* **TASK PROMPT**
When you reach the line that contains "Данный вид достаточно морозостойкий." in the data below, start reproducing lines exactly, and stop after the line that contains "Anna Solovjew-Wartiovaara".

──────────────────────────────

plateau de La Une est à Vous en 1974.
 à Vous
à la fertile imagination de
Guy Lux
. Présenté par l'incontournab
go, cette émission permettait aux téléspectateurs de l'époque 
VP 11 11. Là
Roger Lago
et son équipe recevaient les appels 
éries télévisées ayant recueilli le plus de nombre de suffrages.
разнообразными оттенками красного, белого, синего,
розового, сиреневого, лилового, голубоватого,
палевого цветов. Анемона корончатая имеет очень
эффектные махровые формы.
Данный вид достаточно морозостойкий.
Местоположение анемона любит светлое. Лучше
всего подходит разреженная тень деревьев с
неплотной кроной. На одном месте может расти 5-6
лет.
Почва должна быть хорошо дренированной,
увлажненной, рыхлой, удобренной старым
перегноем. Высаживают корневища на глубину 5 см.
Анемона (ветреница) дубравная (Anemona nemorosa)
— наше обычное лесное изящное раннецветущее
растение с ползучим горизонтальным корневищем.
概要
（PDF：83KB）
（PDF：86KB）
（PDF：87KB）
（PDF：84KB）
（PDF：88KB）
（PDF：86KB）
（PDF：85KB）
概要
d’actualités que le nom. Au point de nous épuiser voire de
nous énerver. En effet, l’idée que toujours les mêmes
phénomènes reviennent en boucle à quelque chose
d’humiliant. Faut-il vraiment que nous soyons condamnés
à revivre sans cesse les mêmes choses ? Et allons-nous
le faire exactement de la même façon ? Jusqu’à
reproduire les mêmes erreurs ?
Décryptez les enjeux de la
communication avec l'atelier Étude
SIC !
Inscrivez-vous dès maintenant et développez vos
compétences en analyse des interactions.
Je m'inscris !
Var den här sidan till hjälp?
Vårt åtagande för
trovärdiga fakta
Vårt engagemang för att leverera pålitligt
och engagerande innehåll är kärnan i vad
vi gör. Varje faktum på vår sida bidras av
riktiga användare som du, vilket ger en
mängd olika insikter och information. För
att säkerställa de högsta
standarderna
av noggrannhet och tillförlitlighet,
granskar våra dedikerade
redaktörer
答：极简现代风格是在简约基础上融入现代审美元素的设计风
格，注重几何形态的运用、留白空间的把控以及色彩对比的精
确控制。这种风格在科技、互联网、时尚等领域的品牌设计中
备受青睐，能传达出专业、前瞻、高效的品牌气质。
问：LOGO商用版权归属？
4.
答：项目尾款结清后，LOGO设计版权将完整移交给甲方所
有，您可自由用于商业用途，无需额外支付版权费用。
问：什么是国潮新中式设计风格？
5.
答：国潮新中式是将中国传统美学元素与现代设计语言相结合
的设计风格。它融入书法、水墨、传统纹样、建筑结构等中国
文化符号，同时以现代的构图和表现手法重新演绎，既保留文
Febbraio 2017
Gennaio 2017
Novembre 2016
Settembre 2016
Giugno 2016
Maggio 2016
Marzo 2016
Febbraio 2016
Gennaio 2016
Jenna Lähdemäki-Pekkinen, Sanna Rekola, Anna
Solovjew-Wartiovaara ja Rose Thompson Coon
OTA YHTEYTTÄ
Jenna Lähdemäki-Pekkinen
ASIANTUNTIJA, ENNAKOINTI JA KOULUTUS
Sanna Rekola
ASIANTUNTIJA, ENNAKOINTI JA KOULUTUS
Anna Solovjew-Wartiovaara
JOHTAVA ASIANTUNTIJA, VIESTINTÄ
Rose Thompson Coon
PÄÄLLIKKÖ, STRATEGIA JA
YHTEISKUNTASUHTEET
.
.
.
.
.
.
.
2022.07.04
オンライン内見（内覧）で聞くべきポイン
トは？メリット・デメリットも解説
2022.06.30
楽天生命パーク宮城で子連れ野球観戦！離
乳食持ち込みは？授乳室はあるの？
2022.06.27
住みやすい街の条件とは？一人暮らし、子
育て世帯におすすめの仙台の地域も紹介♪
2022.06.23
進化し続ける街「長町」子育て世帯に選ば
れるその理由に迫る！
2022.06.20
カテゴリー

──────────────────────────────

* **TASK RESPONSE**
Данный вид достаточно морозостойкий.
Местоположение анемона любит светлое. Лучше
всего подходит разреженная тень деревьев с
неплотной кроной. На одном месте может расти 5-6
лет.
Почва должна быть хорошо дренированной,
увлажненной, рыхлой, удобренной старым
перегноем. Высаживают корневища на глубину 5 см.
Анемона (ветреница) дубравная (Anemona nemorosa)
— наше обычное лесное изящное раннецветущее
растение с ползучим горизонтальным корневищем.
概要
（PDF：83KB）
（PDF：86KB）
（PDF：87KB）
（PDF：84KB）
（PDF：88KB）
（PDF：86KB）
（PDF：85KB）
概要
d’actualités que le nom. Au point de nous épuiser voire de
nous énerver. En effet, l’idée que toujours les mêmes
phénomènes reviennent en boucle à quelque chose
d’humiliant. Faut-il vraiment que nous soyons condamnés
à revivre sans cesse les mêmes choses ? Et allons-nous
le faire exactement de la même façon ? Jusqu’à
reproduire les mêmes erreurs ?
Décryptez les enjeux de la
communication avec l'atelier Étude
SIC !
Inscrivez-vous dès maintenant et développez vos
compétences en analyse des interactions.
Je m'inscris !
Var den här sidan till hjälp?
Vårt åtagande för
trovärdiga fakta
Vårt engagemang för att leverera pålitligt
och engagerande innehåll är kärnan i vad
vi gör. Varje faktum på vår sida bidras av
riktiga användare som du, vilket ger en
mängd olika insikter och information. För
att säkerställa de högsta
standarderna
av noggrannhet och tillförlitlighet,
granskar våra dedikerade
redaktörer
答：极简现代风格是在简约基础上融入现代审美元素的设计风
格，注重几何形态的运用、留白空间的把控以及色彩对比的精
确控制。这种风格在科技、互联网、时尚等领域的品牌设计中
备受青睐，能传达出专业、前瞻、高效的品牌气质。
问：LOGO商用版权归属？
4.
答：项目尾款结清后，LOGO设计版权将完整移交给甲方所
有，您可自由用于商业用途，无需额外支付版权费用。
问：什么是国潮新中式设计风格？
5.
答：国潮新中式是将中国传统美学元素与现代设计语言相结合
的设计风格。它融入书法、水墨、传统纹样、建筑结构等中国
文化符号，同时以现代的构图和表现手法重新演绎，既保留文
Febbraio 2017
Gennaio 2017
Novembre 2016
Settembre 2016
Giugno 2016
Maggio 2016
Marzo 2016
Febbraio 2016
Gennaio 2016
Jenna Lähdemäki-Pekkinen, Sanna Rekola, Anna
Solovjew-Wartiovaara ja Rose Thompson Coon
OTA YHTEYTTÄ
Jenna Lähdemäki-Pekkinen
ASIANTUNTIJA, ENNAKOINTI JA KOULUTUS
Sanna Rekola
ASIANTUNTIJA, ENNAKOINTI JA KOULUTUS
Anna Solovjew-Wartiovaara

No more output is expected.